PROVIDED PASSAGE.
An Evaluation Mystery ?

Discussion of chess software programming and technical issues.

Moderators: hgm, Dann Corbit, Harvey Williamson

User avatar
Evert
Posts: 2929
Joined: Sat Jan 22, 2011 12:42 am
Location: NL

Re: An Evaluation Mystery ?

Post by Evert »

Chan Rasjid wrote: Some programs do immediately choose to exchange a rook. Still my exit(-1) was not triggered.
I can't believe there is a bug in numpc[][].
I have no idea, but the root search should probe RXR and the ply=1 search should probe KxR. Print out the tree for the short search and you can verify whether that position is indeed reached. Then you can test why it's not picked up by the evaluation. My guess would be an exit condition that gets triggered first...
Could you clarify the technique "just drag the score close to 0 (to make it clear that the position is "drawish") and leave the rest to the search"
So I actually forgot that I do something more complicated in Jazz, but the idea is to recognise certain combinations as "drawish" and then at the end of the evaluation do "if (position_is_drawish) score /= 16;" or something similar. Doesn't have to be 16 of course, could be larger or smaller. The main idea is that the score is not "two pawns ahead" but "almost drawn". Not exactly drawn, because you can still win the bishop. The point is that the program should avoid exchanging into positions like this so it doesn't matter too much how you do it, as long as it sees the drop in the score after the exchange.

Object detection data.
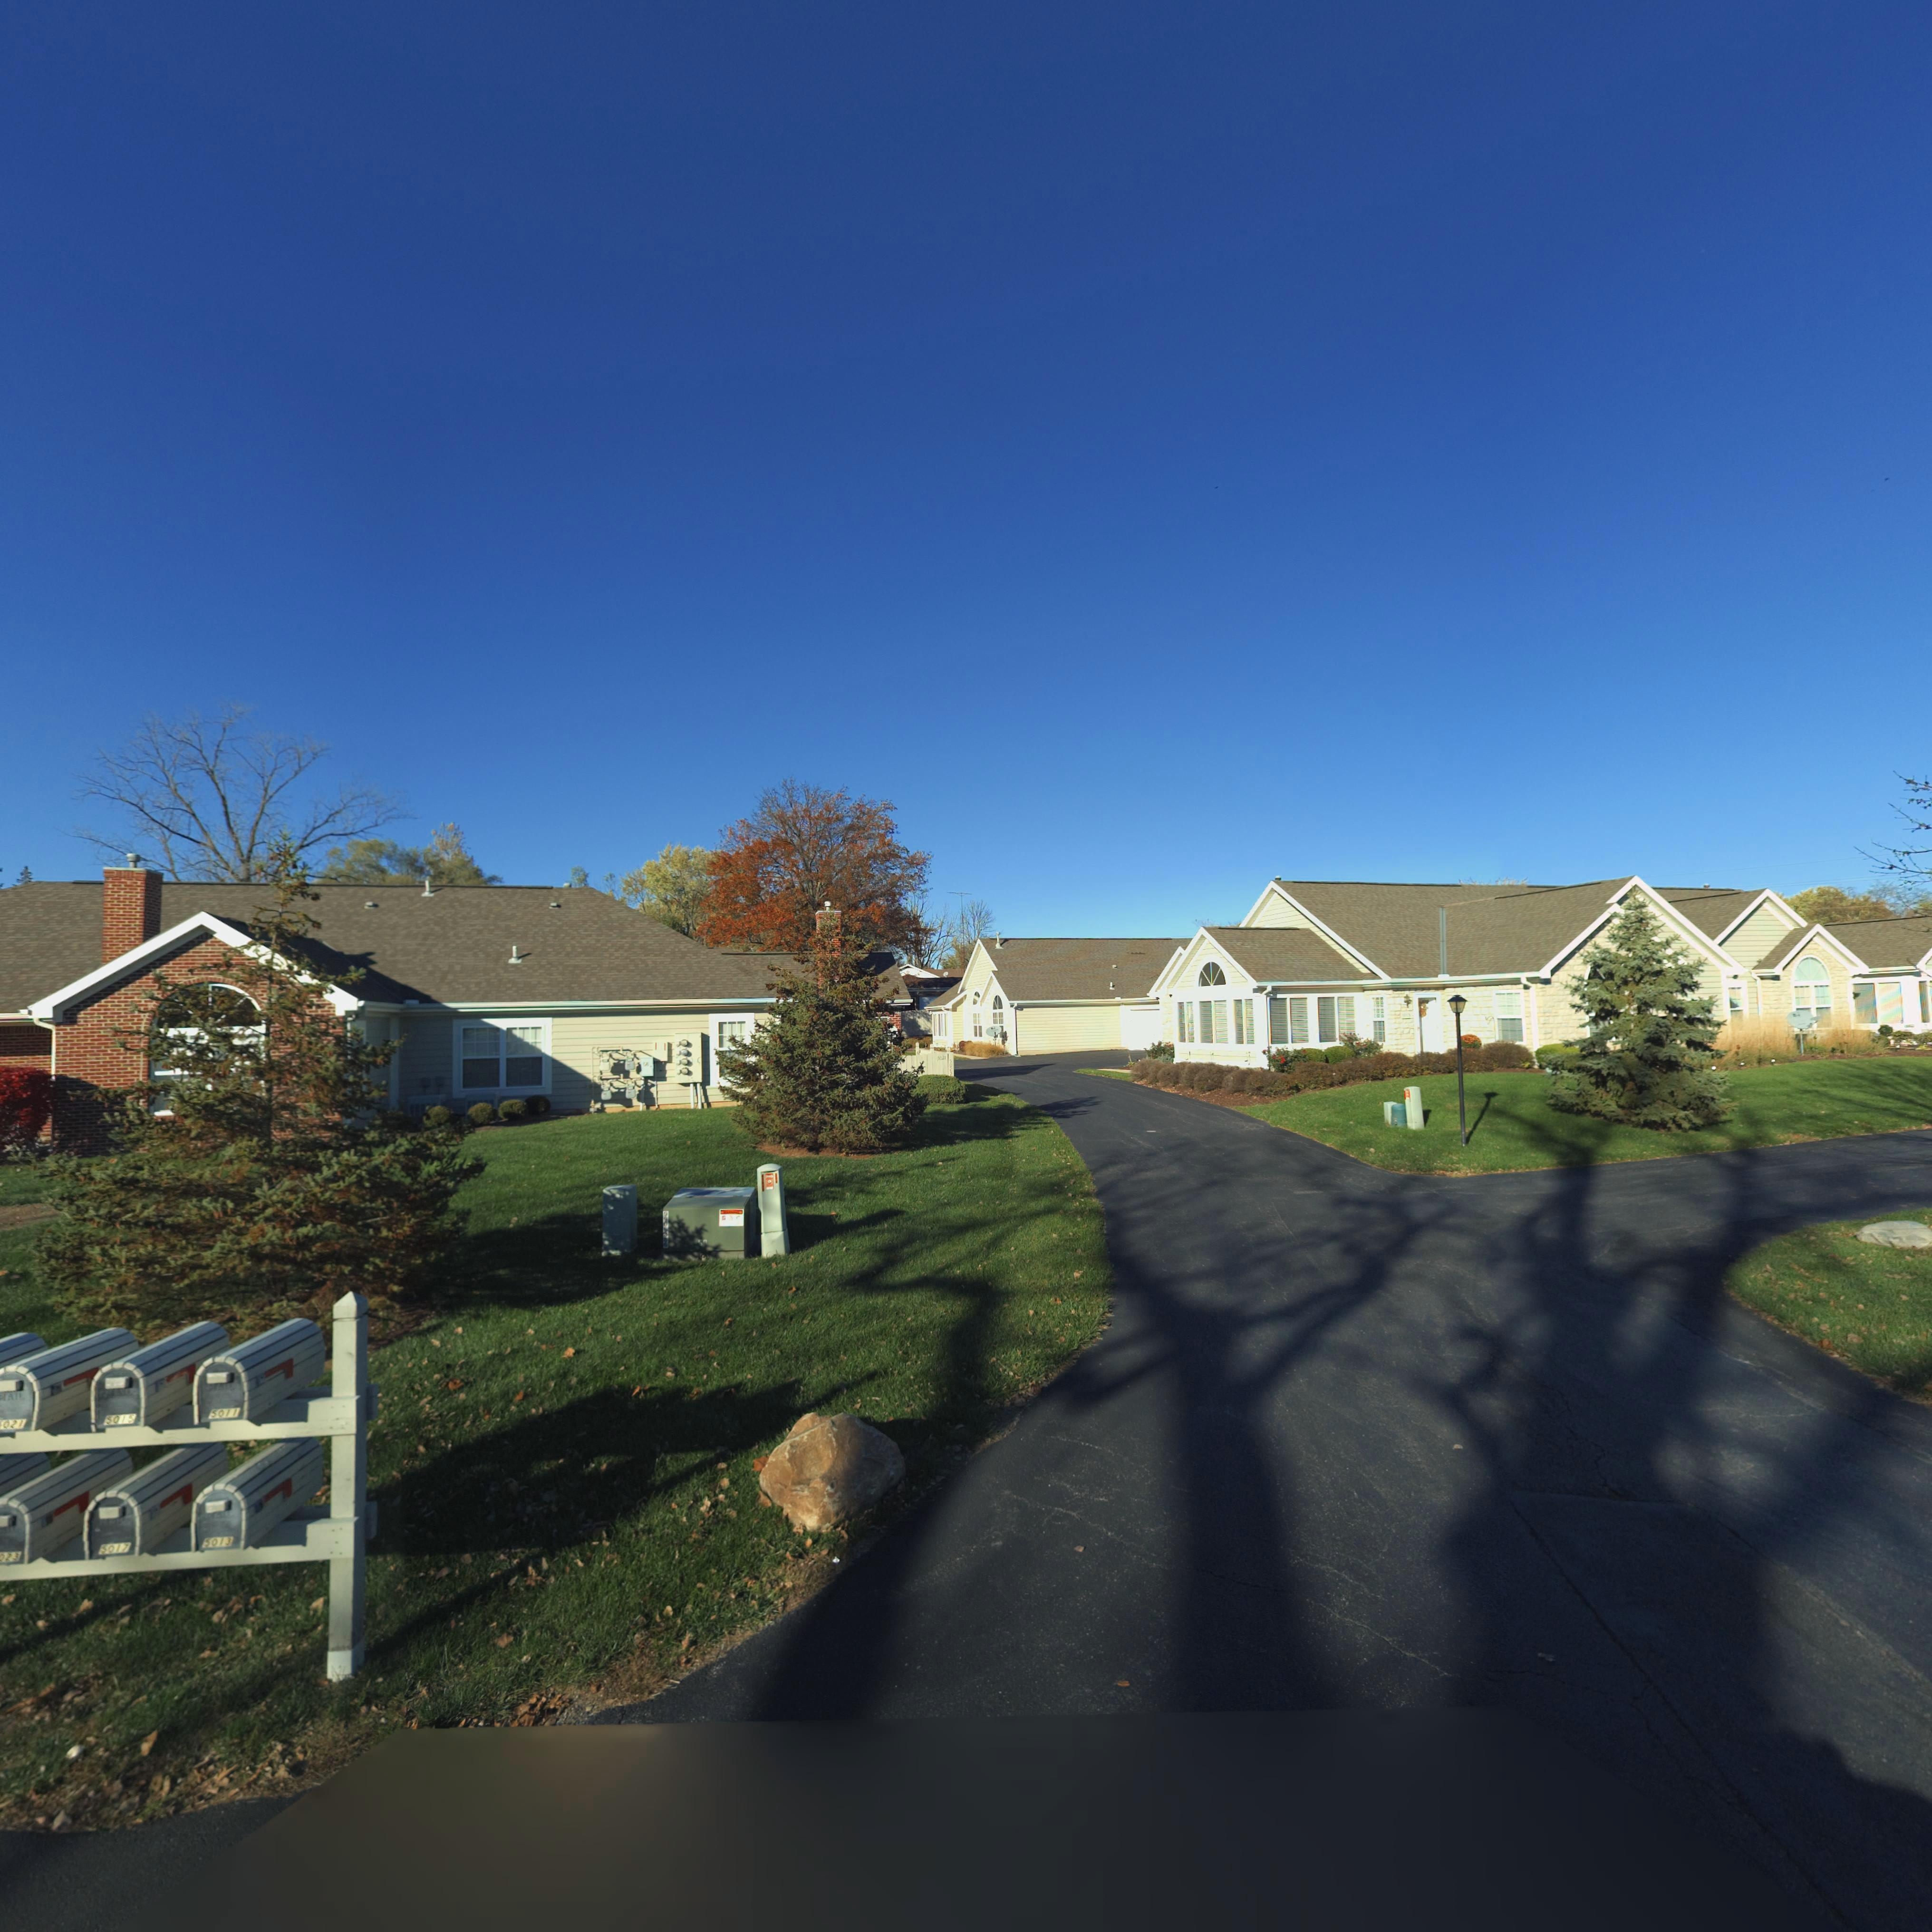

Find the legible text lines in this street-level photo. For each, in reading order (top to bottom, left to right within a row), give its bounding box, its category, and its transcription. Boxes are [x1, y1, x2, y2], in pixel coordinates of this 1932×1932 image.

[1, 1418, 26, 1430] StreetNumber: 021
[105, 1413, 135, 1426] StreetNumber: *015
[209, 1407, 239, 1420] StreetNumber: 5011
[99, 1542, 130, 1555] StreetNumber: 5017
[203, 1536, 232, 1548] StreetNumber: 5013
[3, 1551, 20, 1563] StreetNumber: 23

SET PROBLEM. Pick up the chess engine evaluation thread after its final sentence and keep going in the same forum voice.

REPLY TO THE EXERCISE.
A slightly more accurate idea is to set the material component of the evaluation to 0 in these cases, but leave the piece square tables (for instance) alone so the program still plays sensibly.
Sven
Posts: 4052
Joined: Thu May 15, 2008 9:57 pm
Location: Berlin, Germany
Full name: Sven Schüle

Re: An Evaluation Mystery ?

Post by Sven »

Chan Rasjid wrote:
AlvaroBegue wrote:It sounds like a bug.
Tell me I am that bad in progamming!
numpc[0][0] is all while pieces counting the king:

Code: Select all

    if (numpc[0][0] == 2 && numpc[1][0] == 2
            &&
            ((numpc[0][Bishop] == 1 && numpc[1][Rook] == 1)
            || (numpc[1][Bishop] == 1 && numpc[0][Rook] == 1))

            ) {
        /* loss if wrong bishop */
        return evalBR(side);
    }
My codes have passed many many asserts! And play very normally. If the global arrays numpc[2][8] were wrong, I expected a big issue.

Since others suspect it is a bug, it somehow must be.

Best Regards,
Rasjid.
The condition looks correct to me. One question that comes to mind is _where_ the conditional code above is placed and _if_ that code is used at all. Add a printf("hi\n") immediately above the first line of the code you quoted, and if it is printed then change it into printing the values of all the numpc[][] values used in the condition. Maybe there is some other code in your program that prevents the code above from being called in a KRKB position.

Another question is whether your evalBR() function makes any assumption about which side has the rook and which the bishop.

Sven
Sven
Posts: 4052
Joined: Thu May 15, 2008 9:57 pm
Location: Berlin, Germany
Full name: Sven Schüle

Re: An Evaluation Mystery ?

Post by Sven »

Chan Rasjid wrote:
AlvaroBegue wrote:It sounds like a bug.
Tell me I am that bad in progamming!
...
My codes have passed many many asserts!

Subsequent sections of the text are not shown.